To get oriented—historically and geographically—begin with a tour of Festung Hohensalzburg, the large white castle that looms on a cliff above the historic quarter; you can get there via a funicular railway or by taking a 20-minute walk.

After taking a self-guided audiotour of the castle, you'll have a vivid understanding of life in medieval Salzburg. Next, investigate the Residenz, a palace that provides insight into the court life of the Hapsburgs.

While exploring, don't miss Wolfgang Amadeus Mozart's birthplace (which houses a surprisingly modest collection of articles related to his life), Franziskanerkirche and the cemetery behind St.
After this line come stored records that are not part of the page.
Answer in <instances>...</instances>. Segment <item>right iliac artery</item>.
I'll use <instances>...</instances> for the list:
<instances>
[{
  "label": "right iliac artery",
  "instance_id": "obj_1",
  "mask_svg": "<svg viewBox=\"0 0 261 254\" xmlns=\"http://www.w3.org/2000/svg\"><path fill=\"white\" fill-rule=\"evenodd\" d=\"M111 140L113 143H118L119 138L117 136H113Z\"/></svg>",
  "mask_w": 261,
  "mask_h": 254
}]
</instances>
Peter's Church that contains catacombs.

As you're strolling, keep an ear open for tunes played by the glockenspiel in the belfry of what is now a post office. If you haven't visited many classical European cathedrals, step inside the Dom (you can't miss the cathedral's twin green towers).
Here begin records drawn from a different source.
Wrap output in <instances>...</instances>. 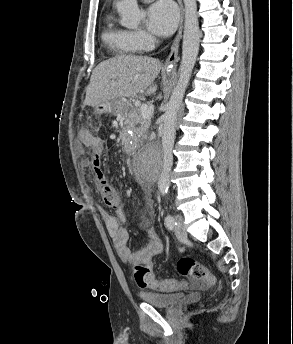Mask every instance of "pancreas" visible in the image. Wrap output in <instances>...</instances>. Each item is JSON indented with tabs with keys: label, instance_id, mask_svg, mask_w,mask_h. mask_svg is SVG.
<instances>
[{
	"label": "pancreas",
	"instance_id": "obj_1",
	"mask_svg": "<svg viewBox=\"0 0 293 344\" xmlns=\"http://www.w3.org/2000/svg\"><path fill=\"white\" fill-rule=\"evenodd\" d=\"M151 118L152 115L150 118L144 119L141 115V110L134 107L128 115L127 125L130 129H134L136 125H140L138 132L141 133L140 139L143 140L147 138L146 131L151 124Z\"/></svg>",
	"mask_w": 293,
	"mask_h": 344
}]
</instances>
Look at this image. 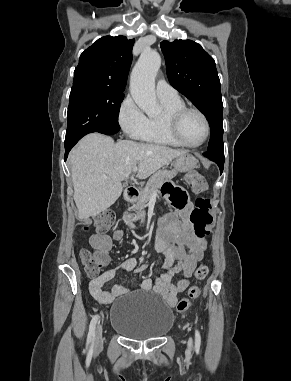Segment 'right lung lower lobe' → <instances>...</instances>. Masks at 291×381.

Finish off the day with a meal or drink at one of Salzburg's local eateries or beer gardens. Or, listen to street performers play tunes on Mozartplatz.

The Salzburg Card provides free single admission to all of the city's attractions (including museums, the Fortress funicular and the Untersberg cableway) as well as free use of select public transport. It also provides discounts for cultural events and some excursions. Prices start at 25 euros for 24 hours but increase in high season. Purchase at select locations in Salzburg, such as the Tourist Information Office at Mozartplatz 5, or online. Phone 662-889-870.


Austrian cuisine is hearty, delicious and versatile. Dishes include excellent soups, Wiener schnitzel (the genuine article is made only with veal, though pork and turkey versions are common), tafelspitz (boiled beef served with horseradish and applesauce), and a dizzying array of sausages, trout, chicken and wild-game dishes. Hungarian goulash, Serbian roasted peppers and Italian gelato are also widely available, remnants of the days of the Hapsburg Empire.

Made in Salzburg, Mozartkugeln (small balls of chocolate-covered marzipan) are wonderful, as is topfenstrudel (made with cream cheese). Schlagobers, or whipped cream, is served in coffee and on various sweets.

Two wonderful traditions are gabelfruhstuck (a heavy midmorning snack) and jause (a late-afternoon snack of cakes and coffee). Try Salzburger nockerl (a fluffy egg souffle).

Getting a coffee at a coffeehouse isn't always so simple in Austria—not only are there different types of coffee, but there are different types of coffeehouses. The most typical coffee is a melange, which is an equal mixture of coffee and steamed milk. A kleiner mokka is a small black coffee, and a grosser mokka is twice as big. And that's just the beginning. As for coffeehouses, at the top of the pyramid is the kaffeerestaurant, which serves elaborate meals. Konditorei, somewhat less formal, are characterized by a dizzying selection of pastries. If you just need a quick jolt of caffeine, then you might stop by an espresso bar or stehkaffee, where you drink your coffee standing up.

For another authentic local experience, eat at least one meal standing up at one of the ubiquitous wurstl stands, either at night after an evening of drinking or in the morning for breakfast. The less adventurous can visit one for lunch. Choices include boiled or grilled frankfurter, weisswurstl (thick white sausages), debreziners (thick and blubbery ones), curry wurstl (sausages served with ketchup and curry powder) and kasekrainer (sausages oozing cheese—an acquired but delicious taste).

Don't leave the country without sampling some local beer or wine—both are wonderful. Examples of some good regional beers include Puntigamer and Gosser from Styria; Edelweiss, a wheat beer from Salzburg; and Ottakringer, from Vienna. Wine production varies from region to region, although Austria produces fine red and dessert wines. In addition, white wines, such as Riesling, chardonnay and pinot blanc, are all popular. There are also many small, local wineries scattered throughout Austria. Taking the time to visit a few is worth your while.

Although major credit cards are frequently accepted in larger establishments, it's a good idea to check first if you plan to pay with your card. This is a city where advance reservations are also a good idea, especially at better restaurants. Locals tend to eat out for lunch noon-2 pm. In heurigen, dinner is usually eaten 6-8 pm, but in restaurants it's later, usually 7-9 pm.

Diners are advised to keep an eye on drink prices in restaurants. Though food is subject to a 10% tax, a hefty 20% tax is added to drinks. A reasonably priced, well-cooked meal can suddenly become a memorably expensive one.

Also, given the fact that outdoor seating is prevalent during warmer months, take care not to leave your handbag or other possessions in easy reach.

Expect to pay within the following guidelines, based on the cost of a single dinner, not including tip or drinks: $ = less than 15 euros; $$ = 15 euros-25 euros; $$$ = 26 euros-50 euros; and $$$$ = more than 50 euros.